X: You mentioned in your talk that the President has a $63 billion, six-year program to stimulate global health innovation, but how much of that is within USAID, and how much purchasing power do you have?

RS: That figure represents the whole U.S. government’s global health work, which is primarily USAID, but also includes the President’s Emergency Plan for AIDS Relief (PEPFAR), and includes the work of CDC and NIH. But it’s mostly coordinated through USAID. It’s a huge opportunity to build the kinds of health systems that allow people to get access to broad medical services that disproportionately benefit women and girls and kids. It can really affect the efficiency in which we work in countries by being more organized, and coordinated, and in closer partnership with the countries we are trying to serve. I’m very excited about the global health initiative.

X: Is this unusual for someone in your position to do? I’ve not seen a USAID administrator come give a talk at a life sciences investing conference. Did your colleagues in DC think this was a little odd?

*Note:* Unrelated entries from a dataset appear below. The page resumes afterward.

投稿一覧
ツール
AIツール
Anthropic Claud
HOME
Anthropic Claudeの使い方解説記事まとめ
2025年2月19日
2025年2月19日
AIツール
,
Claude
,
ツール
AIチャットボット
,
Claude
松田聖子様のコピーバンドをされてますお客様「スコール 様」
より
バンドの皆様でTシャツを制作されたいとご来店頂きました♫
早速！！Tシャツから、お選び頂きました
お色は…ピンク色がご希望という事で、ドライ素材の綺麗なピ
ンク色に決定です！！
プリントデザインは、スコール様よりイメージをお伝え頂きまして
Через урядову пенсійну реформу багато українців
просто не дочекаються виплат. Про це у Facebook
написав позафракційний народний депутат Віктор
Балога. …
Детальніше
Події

RS: It’s probably seen as a little bit unique. I personally believe science and technology, when applied appropriately, can help very poor people lead significantly better lives. We’ve seen that improved agricultural technologies can move whole communities out of poverty, improved water management policies can improve conflict and in some cases, war. Improved drinking water technologies can prevent the need for girls to take risks on long walks at night to get water, and reduce the risk of rape. New medical technologies can save lives. I would like science and technology and the application of it to be a hallmark of USAID’s future.

X: You also said USAID hasn’t always been receptive to partnerships with the private sector. What would be a couple of examples of things you intend to do differently?

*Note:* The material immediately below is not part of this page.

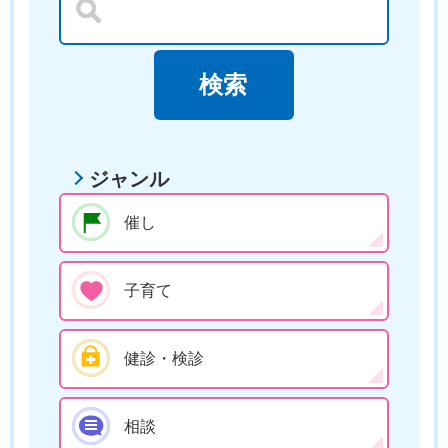
ジャンル
催し
子育て
健診・検診
相談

RS: Over the last 10 years, USAID has had a strong history of engaging in partnerships. I think we can do those more effectively and efficiently. We should focus on those partnerships that are really about achieving outcomes. In the past, we’ve done too many partnerships that are for the purpose of doing the partnership as opposed to achieving the outcome. And we need to change the way we do our contracting, procurement, and grant-making so that we are easier partners to work with for a broader range of organizations. That’s especially true of NGOs and nonprofit organizations who aren’t the usual suspects in the federal contracting system. Those are the kinds of partners we’d like to do more work with. We need to change the way we do business in order to facilitate that.

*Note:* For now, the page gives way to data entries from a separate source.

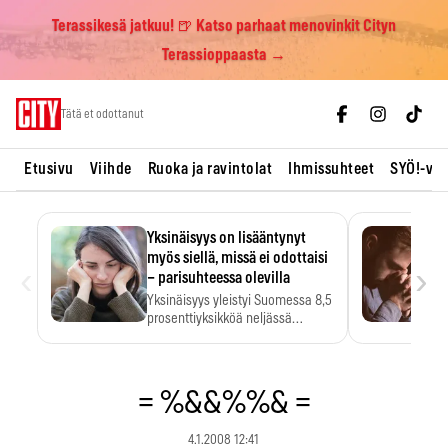
Terassikesä jatkuu! 🍺 Katso parhaat menovinkit Cityn
Terassioppaasta →
Skip
Tätä et odottanut
to
content
Etusivu
Viihde
Ruoka ja ravintolat
Ihmissuhteet
SYÖ!-vii
Yksinäisyys on lisääntynyt
myös siellä, missä ei odottaisi
‹
›
– parisuhteessa olevilla
Yksinäisyys yleistyi Suomessa 8,5
prosenttiyksikköä neljässä
vuodessa. Se…
= %&&%%& =
4.1.2008 12:41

X: If you could wave a wand, and harness the life sciences talent in this community around a handful of technologies or problems, what would they be?

RS: We’ll publish a focused, prioritized list of what the challenges are out there. At the top of the list would be effective, safe, easy-to-use vaccines for HIV/AIDS, tuberculosis, and malaria. If we can develop those breakthroughs and get them in wide use, that would change the level of suffering around the world in a huge way. That would be the top of my list.